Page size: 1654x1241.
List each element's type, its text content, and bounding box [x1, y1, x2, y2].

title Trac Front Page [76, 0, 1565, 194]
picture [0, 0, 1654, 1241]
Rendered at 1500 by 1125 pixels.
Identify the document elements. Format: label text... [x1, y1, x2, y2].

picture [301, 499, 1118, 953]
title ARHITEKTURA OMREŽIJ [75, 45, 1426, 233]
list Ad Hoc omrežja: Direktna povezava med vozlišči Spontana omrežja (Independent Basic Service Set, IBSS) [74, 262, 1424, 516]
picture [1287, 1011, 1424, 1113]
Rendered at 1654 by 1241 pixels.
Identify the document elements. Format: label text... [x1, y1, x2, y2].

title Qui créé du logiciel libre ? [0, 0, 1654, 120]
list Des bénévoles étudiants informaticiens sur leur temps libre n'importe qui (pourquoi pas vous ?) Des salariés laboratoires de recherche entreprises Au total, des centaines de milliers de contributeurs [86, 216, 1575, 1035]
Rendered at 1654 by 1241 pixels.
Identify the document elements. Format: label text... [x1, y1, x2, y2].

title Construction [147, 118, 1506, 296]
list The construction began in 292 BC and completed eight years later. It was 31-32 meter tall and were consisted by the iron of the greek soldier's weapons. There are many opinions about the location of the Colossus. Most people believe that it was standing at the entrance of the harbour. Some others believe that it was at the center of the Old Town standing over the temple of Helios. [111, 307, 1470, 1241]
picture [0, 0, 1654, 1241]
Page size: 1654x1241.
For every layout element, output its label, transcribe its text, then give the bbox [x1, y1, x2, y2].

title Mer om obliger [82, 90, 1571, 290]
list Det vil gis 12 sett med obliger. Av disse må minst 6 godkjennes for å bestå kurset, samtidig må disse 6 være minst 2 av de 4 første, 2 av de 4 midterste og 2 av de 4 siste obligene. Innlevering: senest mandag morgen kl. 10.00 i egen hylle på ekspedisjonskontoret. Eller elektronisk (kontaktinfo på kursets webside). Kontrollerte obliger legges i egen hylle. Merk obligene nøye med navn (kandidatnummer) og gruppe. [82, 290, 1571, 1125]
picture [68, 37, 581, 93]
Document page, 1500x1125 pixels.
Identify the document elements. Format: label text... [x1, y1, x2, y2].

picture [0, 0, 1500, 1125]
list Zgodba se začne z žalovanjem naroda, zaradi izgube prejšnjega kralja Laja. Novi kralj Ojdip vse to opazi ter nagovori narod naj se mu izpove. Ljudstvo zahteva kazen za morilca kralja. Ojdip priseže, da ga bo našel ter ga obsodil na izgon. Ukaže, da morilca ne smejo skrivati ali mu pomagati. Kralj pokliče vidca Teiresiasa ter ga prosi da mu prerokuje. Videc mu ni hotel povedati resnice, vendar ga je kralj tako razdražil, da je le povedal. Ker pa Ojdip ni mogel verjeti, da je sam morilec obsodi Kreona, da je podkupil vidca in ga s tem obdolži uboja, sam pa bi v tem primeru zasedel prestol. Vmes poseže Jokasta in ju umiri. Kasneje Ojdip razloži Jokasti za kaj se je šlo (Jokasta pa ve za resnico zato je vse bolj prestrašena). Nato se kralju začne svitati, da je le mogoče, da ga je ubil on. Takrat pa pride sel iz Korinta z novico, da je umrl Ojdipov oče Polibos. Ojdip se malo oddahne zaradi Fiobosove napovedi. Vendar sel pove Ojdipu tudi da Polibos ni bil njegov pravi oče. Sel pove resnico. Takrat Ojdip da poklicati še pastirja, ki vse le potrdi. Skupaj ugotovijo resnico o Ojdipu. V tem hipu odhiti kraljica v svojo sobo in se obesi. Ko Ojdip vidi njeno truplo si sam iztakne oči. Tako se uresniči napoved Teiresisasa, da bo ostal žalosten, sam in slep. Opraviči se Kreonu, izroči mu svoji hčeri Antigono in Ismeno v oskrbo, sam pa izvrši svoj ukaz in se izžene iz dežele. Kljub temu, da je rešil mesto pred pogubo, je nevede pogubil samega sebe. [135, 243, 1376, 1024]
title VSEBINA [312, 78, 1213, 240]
========
BRIEF:
Copy out the material word for word from its opening line down to and including the line that contains "list Des bénévoles".

SOLVED EXERCISE:
Page size: 1654x1241.
List each element's type, its text content, and bounding box [x1, y1, x2, y2].

title Trac Front Page [76, 0, 1565, 194]
picture [0, 0, 1654, 1241]
Rendered at 1500 by 1125 pixels.
Identify the document elements. Format: label text... [x1, y1, x2, y2].

picture [301, 499, 1118, 953]
title ARHITEKTURA OMREŽIJ [75, 45, 1426, 233]
list Ad Hoc omrežja: Direktna povezava med vozlišči Spontana omrežja (Independent Basic Service Set, IBSS) [74, 262, 1424, 516]
picture [1287, 1011, 1424, 1113]
Rendered at 1654 by 1241 pixels.
Identify the document elements. Format: label text... [x1, y1, x2, y2].

title Qui créé du logiciel libre ? [0, 0, 1654, 120]
list Des bénévoles étudiants informaticiens sur leur temps libre n'importe qui (pourquoi pas vous ?) Des salariés laboratoires de recherche entreprises Au total, des centaines de milliers de contributeurs [86, 216, 1575, 1035]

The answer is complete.